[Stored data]
════════════════
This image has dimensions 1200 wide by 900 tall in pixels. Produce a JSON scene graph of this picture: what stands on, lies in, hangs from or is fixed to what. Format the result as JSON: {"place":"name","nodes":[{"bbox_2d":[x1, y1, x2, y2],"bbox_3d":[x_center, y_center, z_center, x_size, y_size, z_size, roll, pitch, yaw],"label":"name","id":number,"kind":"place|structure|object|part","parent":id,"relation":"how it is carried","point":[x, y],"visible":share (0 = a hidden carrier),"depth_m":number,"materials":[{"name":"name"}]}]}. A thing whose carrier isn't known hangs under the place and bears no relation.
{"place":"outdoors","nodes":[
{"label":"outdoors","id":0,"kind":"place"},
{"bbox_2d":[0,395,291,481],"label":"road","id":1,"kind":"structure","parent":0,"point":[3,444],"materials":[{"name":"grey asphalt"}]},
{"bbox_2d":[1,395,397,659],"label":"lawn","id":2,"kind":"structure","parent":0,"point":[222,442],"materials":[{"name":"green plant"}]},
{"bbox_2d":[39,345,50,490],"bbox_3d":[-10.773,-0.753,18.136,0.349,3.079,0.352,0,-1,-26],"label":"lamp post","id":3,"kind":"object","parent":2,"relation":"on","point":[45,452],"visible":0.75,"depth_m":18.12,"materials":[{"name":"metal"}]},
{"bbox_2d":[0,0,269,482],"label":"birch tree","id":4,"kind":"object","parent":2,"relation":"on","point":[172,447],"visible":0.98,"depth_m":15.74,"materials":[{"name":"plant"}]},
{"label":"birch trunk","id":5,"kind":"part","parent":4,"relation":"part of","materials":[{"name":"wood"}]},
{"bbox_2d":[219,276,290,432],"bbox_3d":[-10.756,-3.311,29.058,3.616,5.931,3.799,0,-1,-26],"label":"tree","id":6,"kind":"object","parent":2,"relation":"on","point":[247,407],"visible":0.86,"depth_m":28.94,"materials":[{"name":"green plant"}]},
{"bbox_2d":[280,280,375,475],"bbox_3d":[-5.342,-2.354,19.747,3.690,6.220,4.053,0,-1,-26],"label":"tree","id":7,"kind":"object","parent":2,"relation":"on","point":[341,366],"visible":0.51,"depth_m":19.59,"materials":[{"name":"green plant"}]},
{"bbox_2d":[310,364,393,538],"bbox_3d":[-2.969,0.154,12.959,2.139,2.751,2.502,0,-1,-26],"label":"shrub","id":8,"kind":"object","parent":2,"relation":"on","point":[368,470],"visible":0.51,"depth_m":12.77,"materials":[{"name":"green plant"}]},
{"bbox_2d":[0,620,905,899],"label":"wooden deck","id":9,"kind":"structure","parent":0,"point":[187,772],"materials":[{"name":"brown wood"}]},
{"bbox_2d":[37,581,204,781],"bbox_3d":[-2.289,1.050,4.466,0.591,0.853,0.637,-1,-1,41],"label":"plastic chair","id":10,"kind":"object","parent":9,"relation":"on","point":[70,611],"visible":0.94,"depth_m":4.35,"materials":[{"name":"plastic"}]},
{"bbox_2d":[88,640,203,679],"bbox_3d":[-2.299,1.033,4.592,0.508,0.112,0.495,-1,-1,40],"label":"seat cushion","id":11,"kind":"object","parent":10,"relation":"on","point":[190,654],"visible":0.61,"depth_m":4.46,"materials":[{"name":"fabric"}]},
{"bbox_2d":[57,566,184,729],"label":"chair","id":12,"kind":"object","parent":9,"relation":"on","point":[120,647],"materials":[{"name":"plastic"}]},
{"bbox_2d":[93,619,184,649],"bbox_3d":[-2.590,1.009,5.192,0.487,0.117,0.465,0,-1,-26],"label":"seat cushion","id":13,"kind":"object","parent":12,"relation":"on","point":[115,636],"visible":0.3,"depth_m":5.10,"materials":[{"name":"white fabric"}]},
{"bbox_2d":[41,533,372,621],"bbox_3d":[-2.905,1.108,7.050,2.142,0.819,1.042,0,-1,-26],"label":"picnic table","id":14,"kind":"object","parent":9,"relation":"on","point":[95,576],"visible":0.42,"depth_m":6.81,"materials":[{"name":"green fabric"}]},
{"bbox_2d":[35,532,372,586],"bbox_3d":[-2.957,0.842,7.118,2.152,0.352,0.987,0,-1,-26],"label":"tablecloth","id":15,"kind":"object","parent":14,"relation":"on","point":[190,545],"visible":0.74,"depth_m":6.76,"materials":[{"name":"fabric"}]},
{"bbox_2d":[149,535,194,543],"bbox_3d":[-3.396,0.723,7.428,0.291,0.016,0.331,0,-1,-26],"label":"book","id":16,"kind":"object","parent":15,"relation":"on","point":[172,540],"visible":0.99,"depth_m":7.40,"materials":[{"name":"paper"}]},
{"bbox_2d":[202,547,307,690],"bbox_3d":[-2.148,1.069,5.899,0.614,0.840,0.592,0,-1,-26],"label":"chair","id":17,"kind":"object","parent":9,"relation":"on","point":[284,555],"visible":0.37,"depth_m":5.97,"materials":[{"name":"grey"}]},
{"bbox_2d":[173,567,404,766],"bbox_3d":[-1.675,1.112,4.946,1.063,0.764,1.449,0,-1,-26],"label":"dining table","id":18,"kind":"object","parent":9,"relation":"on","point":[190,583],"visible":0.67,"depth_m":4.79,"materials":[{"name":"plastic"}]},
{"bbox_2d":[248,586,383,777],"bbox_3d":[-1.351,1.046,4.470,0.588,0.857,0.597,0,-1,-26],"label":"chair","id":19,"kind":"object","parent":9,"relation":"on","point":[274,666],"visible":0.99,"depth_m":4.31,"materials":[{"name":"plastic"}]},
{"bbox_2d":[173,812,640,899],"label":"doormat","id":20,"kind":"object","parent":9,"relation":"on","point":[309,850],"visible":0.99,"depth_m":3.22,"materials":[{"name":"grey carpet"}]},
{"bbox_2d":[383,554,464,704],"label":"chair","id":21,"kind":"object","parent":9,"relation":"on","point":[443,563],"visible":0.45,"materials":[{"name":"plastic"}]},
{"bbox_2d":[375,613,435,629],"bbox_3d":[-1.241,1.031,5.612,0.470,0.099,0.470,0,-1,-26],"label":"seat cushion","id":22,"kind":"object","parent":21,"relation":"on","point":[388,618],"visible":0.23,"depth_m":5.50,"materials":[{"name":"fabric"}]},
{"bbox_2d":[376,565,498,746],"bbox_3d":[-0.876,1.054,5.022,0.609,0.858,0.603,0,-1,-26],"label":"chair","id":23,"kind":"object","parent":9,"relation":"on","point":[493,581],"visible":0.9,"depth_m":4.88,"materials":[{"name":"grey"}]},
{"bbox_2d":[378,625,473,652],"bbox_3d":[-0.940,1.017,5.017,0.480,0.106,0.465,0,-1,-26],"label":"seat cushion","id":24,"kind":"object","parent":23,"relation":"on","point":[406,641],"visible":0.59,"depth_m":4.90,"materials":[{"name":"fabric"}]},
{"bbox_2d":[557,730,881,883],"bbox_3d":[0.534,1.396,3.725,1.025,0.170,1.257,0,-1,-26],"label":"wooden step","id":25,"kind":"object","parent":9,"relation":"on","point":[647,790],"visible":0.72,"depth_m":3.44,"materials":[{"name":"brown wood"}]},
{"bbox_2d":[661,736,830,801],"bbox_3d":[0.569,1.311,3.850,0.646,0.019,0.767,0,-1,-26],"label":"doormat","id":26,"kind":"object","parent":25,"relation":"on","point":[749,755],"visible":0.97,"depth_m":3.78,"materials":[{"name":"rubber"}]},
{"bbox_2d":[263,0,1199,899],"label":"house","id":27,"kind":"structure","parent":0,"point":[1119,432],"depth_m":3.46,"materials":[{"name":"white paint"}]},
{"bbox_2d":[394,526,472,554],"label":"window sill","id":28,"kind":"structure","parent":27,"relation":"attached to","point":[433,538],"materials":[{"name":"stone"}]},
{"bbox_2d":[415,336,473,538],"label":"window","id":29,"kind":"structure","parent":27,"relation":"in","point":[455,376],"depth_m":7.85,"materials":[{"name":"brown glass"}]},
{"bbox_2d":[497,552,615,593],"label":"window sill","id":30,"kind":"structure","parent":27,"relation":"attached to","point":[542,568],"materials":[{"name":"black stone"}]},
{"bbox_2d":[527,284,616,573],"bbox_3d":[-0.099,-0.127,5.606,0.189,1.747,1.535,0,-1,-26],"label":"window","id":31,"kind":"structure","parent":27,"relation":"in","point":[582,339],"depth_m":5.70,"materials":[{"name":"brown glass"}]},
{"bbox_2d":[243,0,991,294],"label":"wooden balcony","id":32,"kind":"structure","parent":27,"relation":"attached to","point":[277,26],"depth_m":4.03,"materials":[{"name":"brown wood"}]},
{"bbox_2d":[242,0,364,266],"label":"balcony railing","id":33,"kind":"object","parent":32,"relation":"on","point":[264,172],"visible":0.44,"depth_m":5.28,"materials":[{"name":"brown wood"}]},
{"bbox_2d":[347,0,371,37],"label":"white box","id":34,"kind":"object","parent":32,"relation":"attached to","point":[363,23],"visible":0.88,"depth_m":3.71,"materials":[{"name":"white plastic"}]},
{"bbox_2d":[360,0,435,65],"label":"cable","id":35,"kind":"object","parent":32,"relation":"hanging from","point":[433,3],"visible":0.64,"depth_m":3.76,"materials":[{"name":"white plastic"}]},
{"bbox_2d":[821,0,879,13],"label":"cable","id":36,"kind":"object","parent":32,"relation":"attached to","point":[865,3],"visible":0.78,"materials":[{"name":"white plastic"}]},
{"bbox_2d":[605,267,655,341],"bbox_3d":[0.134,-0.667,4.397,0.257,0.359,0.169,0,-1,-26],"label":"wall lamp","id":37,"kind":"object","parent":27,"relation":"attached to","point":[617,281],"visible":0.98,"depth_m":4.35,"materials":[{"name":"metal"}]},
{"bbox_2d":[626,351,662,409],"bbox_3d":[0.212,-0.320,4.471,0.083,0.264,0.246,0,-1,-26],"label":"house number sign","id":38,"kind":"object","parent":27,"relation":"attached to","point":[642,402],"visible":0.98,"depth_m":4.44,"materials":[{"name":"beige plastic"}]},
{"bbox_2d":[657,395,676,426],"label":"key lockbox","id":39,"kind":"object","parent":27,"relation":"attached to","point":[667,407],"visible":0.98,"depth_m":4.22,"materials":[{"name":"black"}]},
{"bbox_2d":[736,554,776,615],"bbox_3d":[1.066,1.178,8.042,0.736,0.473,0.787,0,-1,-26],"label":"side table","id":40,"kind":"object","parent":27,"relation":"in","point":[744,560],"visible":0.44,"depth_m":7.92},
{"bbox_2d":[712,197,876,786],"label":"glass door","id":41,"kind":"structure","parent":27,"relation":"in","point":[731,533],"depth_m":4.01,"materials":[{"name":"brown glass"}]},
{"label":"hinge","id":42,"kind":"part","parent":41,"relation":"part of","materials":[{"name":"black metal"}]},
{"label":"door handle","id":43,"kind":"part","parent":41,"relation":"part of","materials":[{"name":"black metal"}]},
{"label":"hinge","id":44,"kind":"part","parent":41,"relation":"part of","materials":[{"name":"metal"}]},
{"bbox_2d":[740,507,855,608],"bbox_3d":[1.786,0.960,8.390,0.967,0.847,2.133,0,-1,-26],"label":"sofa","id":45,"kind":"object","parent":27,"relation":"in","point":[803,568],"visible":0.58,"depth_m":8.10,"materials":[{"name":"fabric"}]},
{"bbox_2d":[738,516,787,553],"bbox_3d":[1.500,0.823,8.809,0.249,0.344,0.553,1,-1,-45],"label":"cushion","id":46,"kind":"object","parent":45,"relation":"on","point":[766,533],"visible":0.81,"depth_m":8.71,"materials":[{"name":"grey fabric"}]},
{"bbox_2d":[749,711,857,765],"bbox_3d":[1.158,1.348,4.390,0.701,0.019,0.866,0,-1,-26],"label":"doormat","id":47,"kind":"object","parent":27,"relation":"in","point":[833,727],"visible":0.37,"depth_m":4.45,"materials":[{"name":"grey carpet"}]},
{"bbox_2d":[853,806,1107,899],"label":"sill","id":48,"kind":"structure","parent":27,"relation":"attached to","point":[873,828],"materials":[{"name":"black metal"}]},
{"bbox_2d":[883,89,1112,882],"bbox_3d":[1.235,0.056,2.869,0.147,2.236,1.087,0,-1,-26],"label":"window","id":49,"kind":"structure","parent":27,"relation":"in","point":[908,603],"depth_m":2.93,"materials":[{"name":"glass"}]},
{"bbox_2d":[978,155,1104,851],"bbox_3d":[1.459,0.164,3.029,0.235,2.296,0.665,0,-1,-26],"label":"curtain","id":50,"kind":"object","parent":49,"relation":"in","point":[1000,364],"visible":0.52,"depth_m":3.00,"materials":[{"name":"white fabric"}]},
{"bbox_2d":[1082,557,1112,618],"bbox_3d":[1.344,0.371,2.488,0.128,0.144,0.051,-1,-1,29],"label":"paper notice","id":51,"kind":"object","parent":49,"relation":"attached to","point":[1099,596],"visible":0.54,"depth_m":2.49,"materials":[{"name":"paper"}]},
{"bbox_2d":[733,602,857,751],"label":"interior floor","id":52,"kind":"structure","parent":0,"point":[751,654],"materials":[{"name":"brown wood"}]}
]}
════════════════
Bring together each line above where the string "brown" turns up.

Output for this exercise:
{"bbox_2d":[0,620,905,899],"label":"wooden deck","id":9,"kind":"structure","parent":0,"point":[187,772],"materials":[{"name":"brown wood"}]},
{"bbox_2d":[557,730,881,883],"bbox_3d":[0.534,1.396,3.725,1.025,0.170,1.257,0,-1,-26],"label":"wooden step","id":25,"kind":"object","parent":9,"relation":"on","point":[647,790],"visible":0.72,"depth_m":3.44,"materials":[{"name":"brown wood"}]},
{"bbox_2d":[415,336,473,538],"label":"window","id":29,"kind":"structure","parent":27,"relation":"in","point":[455,376],"depth_m":7.85,"materials":[{"name":"brown glass"}]},
{"bbox_2d":[527,284,616,573],"bbox_3d":[-0.099,-0.127,5.606,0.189,1.747,1.535,0,-1,-26],"label":"window","id":31,"kind":"structure","parent":27,"relation":"in","point":[582,339],"depth_m":5.70,"materials":[{"name":"brown glass"}]},
{"bbox_2d":[243,0,991,294],"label":"wooden balcony","id":32,"kind":"structure","parent":27,"relation":"attached to","point":[277,26],"depth_m":4.03,"materials":[{"name":"brown wood"}]},
{"bbox_2d":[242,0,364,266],"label":"balcony railing","id":33,"kind":"object","parent":32,"relation":"on","point":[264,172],"visible":0.44,"depth_m":5.28,"materials":[{"name":"brown wood"}]},
{"bbox_2d":[712,197,876,786],"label":"glass door","id":41,"kind":"structure","parent":27,"relation":"in","point":[731,533],"depth_m":4.01,"materials":[{"name":"brown glass"}]},
{"bbox_2d":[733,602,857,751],"label":"interior floor","id":52,"kind":"structure","parent":0,"point":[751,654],"materials":[{"name":"brown wood"}]}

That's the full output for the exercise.